S. L. Huang is a Hollywood stunt performer, firearms expert, and Hugo Award winner who has been a finalist for a Nebula, Locus, and BSFA Award as well as the ALA Carnegie Medal. Huang has a math degree from MIT and credits in productions like Battlestar Galactica and Top Shot. The author of The Water Outlaws, Burning Roses and the Cas Russell novels, Huang’s short fiction has also appeared in Analog, The Magazine of Fantasy & Science Fiction, Strange Horizons, Nature, Reactor, and more, including numerous best-of anthologies.
I had the opportunity to interview S.L., which you can read below.
First of all, welcome to Geeks OUT! Could you tell us a little about yourself?
Let’s see, three things about me: I once played a flamenco-dancing Jawa, I have successfully explained public-key cryptography to lay people in Japanese, and there’s an obscure Wikipedia article that describes me as a world-famous sword expert (which is not true, but hilarious).

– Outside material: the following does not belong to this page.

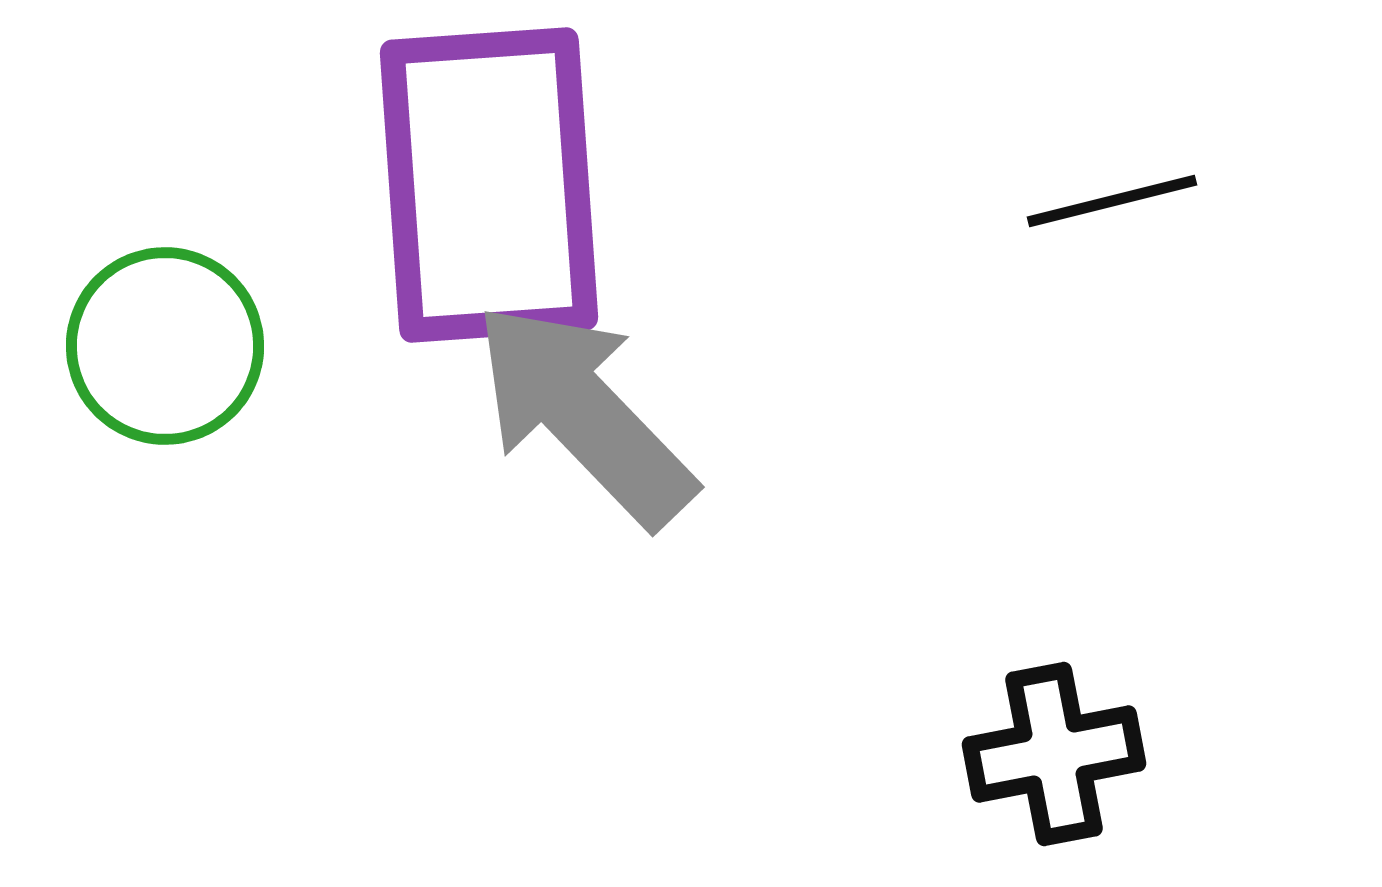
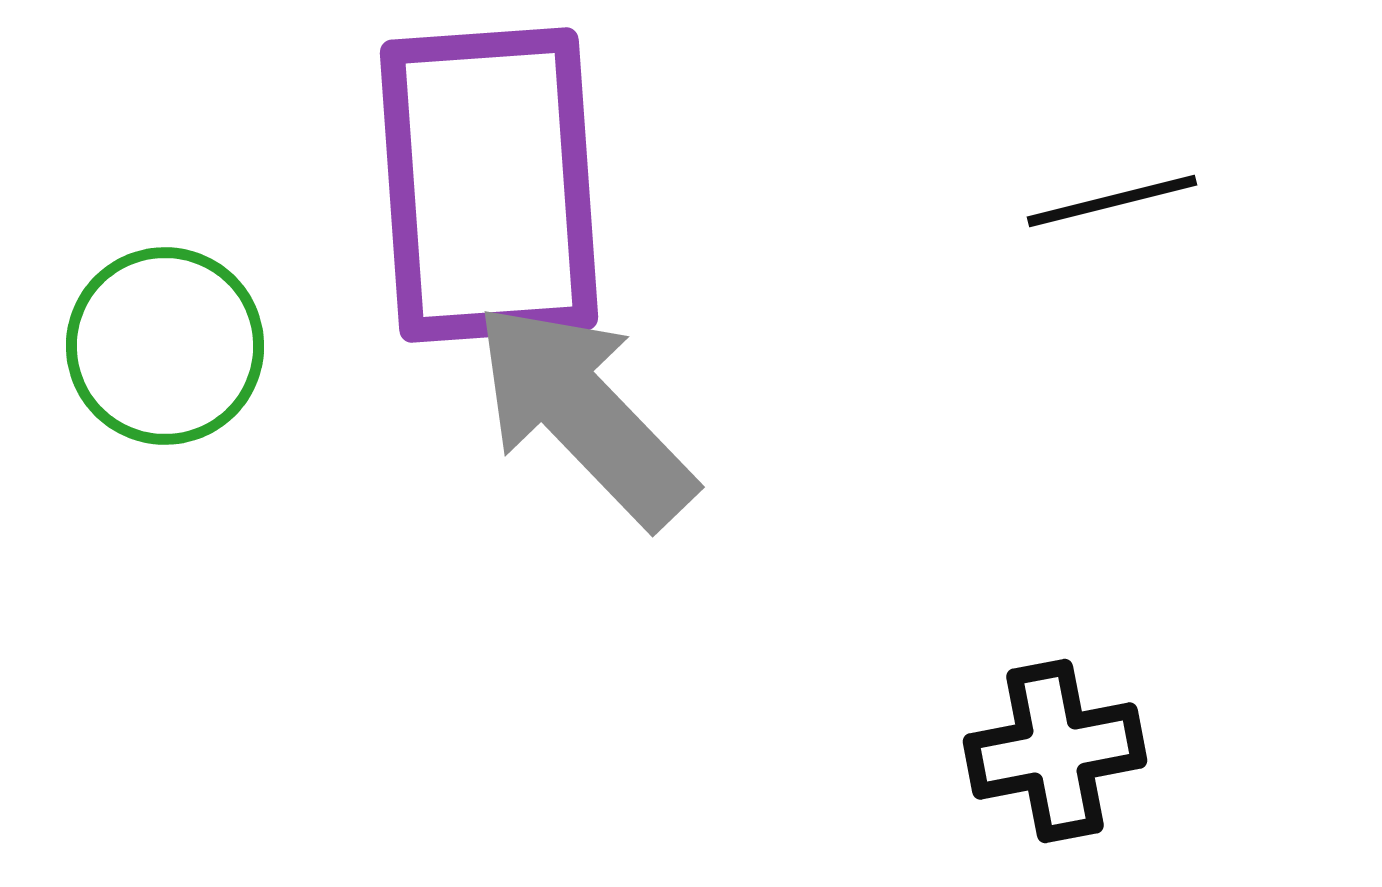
black cross: moved 1 px right, 3 px up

I feel like that gives a good snapshot!
What can you tell us about your most recent project, The Language of Liars?
It’s a tough project to describe. It’s about linguistics and scifi and nerdery (so much nerdery), but it’s also about a lot of bigger and deeper themes and the way language intersects with oppression and respect and building bridges but then marching across those bridges with pitchforks and fire. I have a lot of personal history feelings regarding language, both its beauty and delight in the studies of other languages but also such studies’ tremendously-damaging role in social ills. The Language of Liars is about all of those things.
As a writer, what drew you to the art of storytelling, especially speculative fiction?

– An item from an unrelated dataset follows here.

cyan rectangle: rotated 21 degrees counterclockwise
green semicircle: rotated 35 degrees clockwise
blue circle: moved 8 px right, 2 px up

I grew up reading everything, but SFF was always my favorite. I liked how incisively it could talk about the world. Science fiction can make such dramatic and thought-provoking points about life and humans.

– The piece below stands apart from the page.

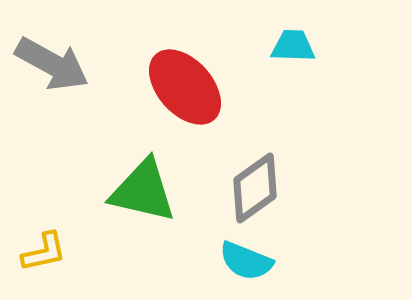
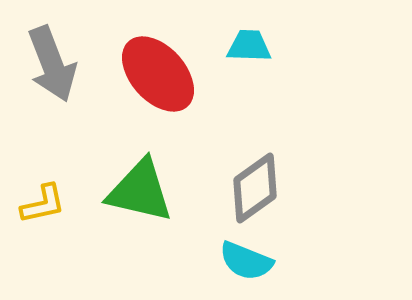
cyan trapezoid: moved 44 px left
gray arrow: rotated 40 degrees clockwise
red ellipse: moved 27 px left, 13 px up
green triangle: moved 3 px left
yellow L-shape: moved 1 px left, 48 px up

How would you describe your creative process?
Heck if I know! Every book seems to happen differently, to be honest. I say I would like a more repeatable process, but then, if I had one I’d probably be bored.
What are some of your favorite elements of writing? What do you consider some of the most frustrating and/or difficult?
I love falling in love with my characters. I always do.
(Of course then I do terrible things to them. Being a writer is…weird.)
My least favorite part is when I’m struggling to make a plot work and it’s just not coming together, and I can tell it’s not coming together. I have a lot of techniques for getting through but it’s a lot of grinding and hard work and it’s not fun.
As an author, who or what would you say are some of your greatest creative influences and/or sources of inspiration in general?
I’ve found it very helpful to have importances in my life that aren’t writing. A good portion of the time I end up writing about whatever life or learning event is currently chewing at me and I can’t stop thinking about. Only, I do it through the lens of science fiction or fantasy, usually.
If I’m not refilling the well enough, I get blocked. With all the messaging about “butt in chair” for writers, it’s sometimes hard to convince myself that going to a museum, or volunteering, or reading a long investigative journalism article, are all writing work in the end. But for me, they are.
I get a lot of ideas from being curious about things…stopping to ask why…clicking the link instead of just reading the headline. A friend of mine writes in her profile that she’s someone who “always reads the plaques,” and I’d say that’s me too—and it helps astronomically with being a writer!

Aside from your work, what are some things you would want readers to know about you?
Most of the time I’m a weirdo introvert just trying to muddle along and be a decent person, like so many of us…trying to figure out the meaning of life and also take action against current events while feeling powerless about them. My day to day life is very unglamorous.
What’s a question you haven’t been asked yet but that you wish you were asked (as well as the answer to that question)?
My favorite punctuation mark—I’m such a cliché; it’s the em dash.
(Followed closely by the semicolon.)
What advice might you have to give for aspiring storytellers out there?
Find community. Read. Write. Critique a lot. Keep learning.
If you pursue the business or audience sides of writing, make sure you never lose sight of what you love about it in the first place, because this career is a marathon. Most writers who debut leave publishing again within 1-3 books—in my observation, the #1 determiner in who “makes it” to have a long career in writing and publishing is who stays in it. (And it’s fine to decide not to—but if you do, find what makes it sustainable and, ideally, sustainably joyous.)
Are there any other projects you are working on and at liberty to speak about?
The first, yes, the second, no!
I hope to have public news sooner rather than later.
Finally, what books/authors would you recommend to the readers of GeeksOUT?
Here are some books coming out in 2026 that I’m quite excited about:
Code and Codex, by Yoon Ha Lee. This one I was lucky enough to get an advance copy of and it entirely ate my brain. You will never read anything like it.
The Subtle Art of Folding Space, by John Chu. I love John Chu’s writing so much, and his scifi never disappoints in its heart or thinkiness.
The Fist of Memory by Wole Talabi. Wole’s debut KILLED and his short stories are stellar; I’m so eager for this one.